D3.4 - Pulsed-Potential Method for NOx-Detection Using Standard Zirconia-Based Lambda Sensors.

SENSOR+TEST Conferences 2011
2011-06-07 - 2011-06-09
Proceedings SENSOR 2011
D3 - Gas Sensors I
S. Fischer - Universität Bayreuth, R. Pohle, M. Fleischer - Siemens AG, München, U. Guth - Kurt-Schwabe-Institute for Measuring and Sensor Technology Meinsberg, Ziegra-Knobelsdorf (Germany), B. Farber - BJR Sensors, Solon, Ohio (USA), R. Moos - University of Bayreuth
568 - 573


A measurement technique is presented to increase the differentiation between single exhaust gas components using a pulsed-potential method. After applying a pulsed charging voltage (2.5 V) for a defined duration (100 ms) to a standard thimble-type zirconia-based potentiometric lambda probe, the self-discharge voltage of the sensor is recorded for a defined time duration (10 s) and repeated using a voltage with opposite sign. This pulse sequence with electrode polarizations of opposite signs is used permanently and the discharge curves are measured continuously.

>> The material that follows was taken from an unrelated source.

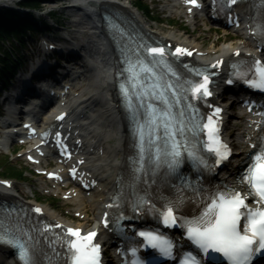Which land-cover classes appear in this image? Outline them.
<instances>
[{"label":"snow or ice","instance_id":"obj_1","mask_svg":"<svg viewBox=\"0 0 264 264\" xmlns=\"http://www.w3.org/2000/svg\"><path fill=\"white\" fill-rule=\"evenodd\" d=\"M188 2L197 4L198 0H188ZM234 2L235 0H227V3ZM144 51L153 54L152 60L146 61L140 56L129 59L128 72L132 83L127 88L124 85L121 86L126 100L131 101L139 96L135 107L138 110L140 106H143L147 111L148 119L144 123H137L141 140L138 164L141 166L143 164L145 128L148 129L149 147L154 146L152 143L154 136L157 141H162L164 146L163 149L156 147L154 163L157 166L163 162L170 170H175L184 152H187L197 167L202 165L208 169L227 159L231 149L220 139L219 113L222 111L220 107L214 108L216 119H213L212 115H198L191 103L185 106L187 109H192L190 113L186 112L185 108H175L180 98L188 99V92H191L197 99L212 95L208 87L209 75L206 71L193 69L202 79L187 82L186 88L179 89L180 97L176 95L169 97L166 93L171 90L175 94L179 86L173 87L171 82L161 84L160 78L154 71L155 65L152 63V61L156 63L164 61L165 49L145 45ZM176 52L185 53L188 49L177 47ZM255 63L258 67L253 77L247 78L242 74L241 79L252 87L264 89V65H261L260 61ZM145 75H149V79L154 81L150 86L144 81ZM145 96L149 99L155 97L164 106L161 108L159 105L148 103L144 99ZM129 106L133 107L131 103ZM161 129L162 135H157ZM203 130H206L207 135L202 147L215 157L212 164H209L208 159L200 153L197 146L200 145L198 137ZM252 148L255 151L249 155L246 166L239 177V183L246 188L248 196L252 197L255 204L259 205L258 207L251 206L240 190L223 186L216 187L214 191L205 196L203 210L199 215L187 217L178 214L182 196L172 200L165 198V205L158 210L159 215L163 217L164 224L179 223L184 229L183 235L212 260H219V257L213 253H220L226 259L227 264H251L256 254H264V134L259 138V143L253 144ZM114 199L119 200V195ZM141 205H147L150 211L154 210L151 201L144 196H138L132 208L134 211H140ZM35 211L41 212L42 210L36 208ZM122 216L121 213V218ZM104 222L108 224L107 219ZM9 224L10 222L5 221L3 225H0V244L8 245L15 250L19 264H40L38 257L41 253L37 247L38 241L32 235L31 229H23L19 224L13 226ZM46 227L52 228L53 225L48 224ZM65 232L70 234L64 238L68 264H100V245L93 241L96 236L95 232L81 235V230L78 228H66ZM139 236L143 237L144 241L137 245L138 247L150 245L157 249L161 256L175 258L171 239L159 235L156 231H141ZM130 251L136 257L132 264H145L143 259L136 256V247H132ZM148 264H158V261L153 257ZM179 264H202V258H198L192 251L182 252Z\"/></svg>","mask_w":264,"mask_h":264},{"label":"bare ground","instance_id":"obj_2","mask_svg":"<svg viewBox=\"0 0 264 264\" xmlns=\"http://www.w3.org/2000/svg\"><path fill=\"white\" fill-rule=\"evenodd\" d=\"M98 0H72V3L68 5L71 9L76 10V14L79 15V18L74 19L73 23L76 25V28L70 33L72 41L78 40L84 45L90 47L91 50L97 49V51L104 57L108 59V63H111V54L108 49V45L104 35L102 34L99 28V20L97 14L93 13L85 7L95 10V4ZM117 7L126 15H128L133 20L141 22L146 27H150L148 22H146L144 15L140 12L135 6L133 0H114ZM180 0H168L165 3L164 8L171 9V11L179 12L176 7ZM84 6V7H83ZM183 13V12H182ZM242 17L247 20L248 10H241ZM188 20L192 21L193 16L187 15ZM80 27V28H79ZM158 33L163 34L166 38L189 46L190 48H196V52L201 50V54L195 53L192 55L195 60L199 61H209L224 58L225 56L232 55L238 50H242L245 53L250 52L251 42L240 41L236 45L229 43L223 45L219 48L211 47L204 49L200 44L189 38L180 39L174 32H165L161 31L159 28H156ZM107 63V64H108ZM109 65H100L96 67L88 83H81L74 91V97L70 100L68 107L71 110L72 117H78L77 124L75 125V131L78 133V136L81 137L82 146L84 149V154L86 155L87 161V170L90 173L94 174L99 179V184L96 187V190L91 195H86L85 197L80 192H77L75 188L70 189L66 192L69 195V200L73 203H76L75 210L77 213H80L81 216H84L87 212V216L90 211H93L95 215L94 226L97 227L100 225L101 211L103 205L110 200L111 196L114 193L117 185V175L120 172V161L124 156L126 150V140H125V126L121 119V114L116 105V89L115 84L111 80L109 70ZM217 90L219 92L218 100L222 98V82H218ZM62 100V99H60ZM221 102V101H220ZM223 106V116L226 119L225 122V131L226 137L232 138L236 134L232 133L230 130L231 126L229 121L230 116H234V120L237 122L242 121V115L233 113L230 111L231 106H233L232 101H222ZM80 120V122H79ZM246 124V123H245ZM235 126L238 123L234 124ZM73 131V130H72ZM74 132V131H73ZM245 139L249 135L247 128L242 130L239 128L237 134L241 135ZM7 138V135L4 137ZM0 135V149L5 146V139ZM243 139H241L240 144H243ZM248 145V144H246ZM242 147L243 150L245 146ZM34 149V146H33ZM241 152H244V151ZM84 155V156H85ZM220 178L228 182L231 181L230 175L228 172H222ZM43 189H49L56 192L60 189V186H50L46 183L42 185ZM18 188V190L16 189ZM25 192L22 189H19L18 186L14 185L12 187H5L0 184V196L4 198L12 199H22L21 195H24ZM90 201L91 209L87 208L88 203L86 199ZM35 204L34 199H27V202ZM46 214L49 217H57L61 220L65 219L59 213L54 211L52 208L44 206ZM94 218V217H93ZM77 226H87V223L77 222ZM70 225H73L70 223ZM5 249L0 247V256L4 254ZM4 264H12L11 261L5 260Z\"/></svg>","mask_w":264,"mask_h":264},{"label":"rangeland","instance_id":"obj_3","mask_svg":"<svg viewBox=\"0 0 264 264\" xmlns=\"http://www.w3.org/2000/svg\"><path fill=\"white\" fill-rule=\"evenodd\" d=\"M137 2V0H133ZM72 3V0H42V6L44 14L46 12H54L53 16L55 17L58 23L63 24L64 26H71L76 28V25L73 23L74 19L79 18L75 9H71L68 5ZM143 4H151V8H145V12L149 14L151 25L155 28H159L161 31L165 32H174L180 39L189 38L190 40L196 41L204 49L211 47L219 48L223 45L229 43L237 44L242 41V36L235 38L232 35L226 34L221 30L214 29L211 24L207 23L204 20L198 22H192L191 24L188 21V18L183 16L181 12H173L171 9L164 8L167 0H141ZM181 11L182 8H180ZM80 28V27H79ZM13 38L9 37L8 40H4L6 45H1V48H6ZM234 109L231 107L230 111ZM232 130V129H230ZM13 152L10 149L6 152L0 153V179L1 178H11L15 181V185L22 189L25 194L21 195L22 198L27 197L29 199H42L44 206L52 208L54 211L59 213L64 218L74 220V222L81 221V218L75 217V209L77 206L76 203L69 201L66 197H63L62 191H57L56 193L47 194L45 191L40 188V179L37 178V175L34 174V170L24 161V158L21 157L23 153L21 147H11ZM12 167L15 171L26 170L27 177L24 175L18 176L9 174L12 172ZM32 169L33 172H30ZM18 190V188H16ZM38 199V200H39ZM92 216V213H91ZM91 216L89 219H91ZM83 221V220H82ZM81 221V222H82Z\"/></svg>","mask_w":264,"mask_h":264},{"label":"trees","instance_id":"obj_4","mask_svg":"<svg viewBox=\"0 0 264 264\" xmlns=\"http://www.w3.org/2000/svg\"><path fill=\"white\" fill-rule=\"evenodd\" d=\"M23 4L28 5L30 7H40L42 4L41 0H23L22 1ZM137 3L142 6L141 0L137 1ZM147 8V6H144ZM24 22H27L26 19H24L23 17H19L18 14L14 13L11 10H0V30H4L6 32L9 31H19V27H22L24 25ZM30 25H33L31 22H27ZM11 26V27H9ZM2 38V35H0V39ZM22 41V40H21ZM4 57L1 58L4 62L3 67L0 68V74H10L11 71L14 70L13 66L9 63V59L12 61V63H17L18 60H20L18 58L17 59H13L11 58V56L9 55L8 51H3ZM8 81V80H7ZM12 172L9 174H16L19 176H22L23 173L20 171H15V169H13L12 167Z\"/></svg>","mask_w":264,"mask_h":264}]
</instances>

The effect of different gas components NO, NH3, H2, ethanol, and a mixture of hydrocarbons in a range of 5 ppm to 150 ppm (HC to 240 ppm) in N2 base gas is evaluated. The sensor is operated at approximately 590 °C.
Already in the lower ppm-range, the self-discharge characteristic after polarization shows a strong dependency on the NO concentration for both signs. Also an individual discharge characteristic for all investigated gases can be distinguished. This leads to the conclusion, that several gas species can be measured.
The differences U(cgas)–U(0 ppm) for each gas component and concentration are calculated to investigate the cross-sensitivities. The characteristic semi-logarithmic curves are analysed for a defined evaluation time after voltage pulses for positive and negative direction. After polarization with positive voltages, the response to NO is most prominent compared to other gases, whereas ethanol shows a larger slope after negative polarization. Nevertheless, a gas component can be specified by the characteristic appearance of the curves after positive and negative polarization.
In summary, this pulsed-potential method is capable to enable NO sensing in exhaust gas with improved selectivity using standard lambda probes.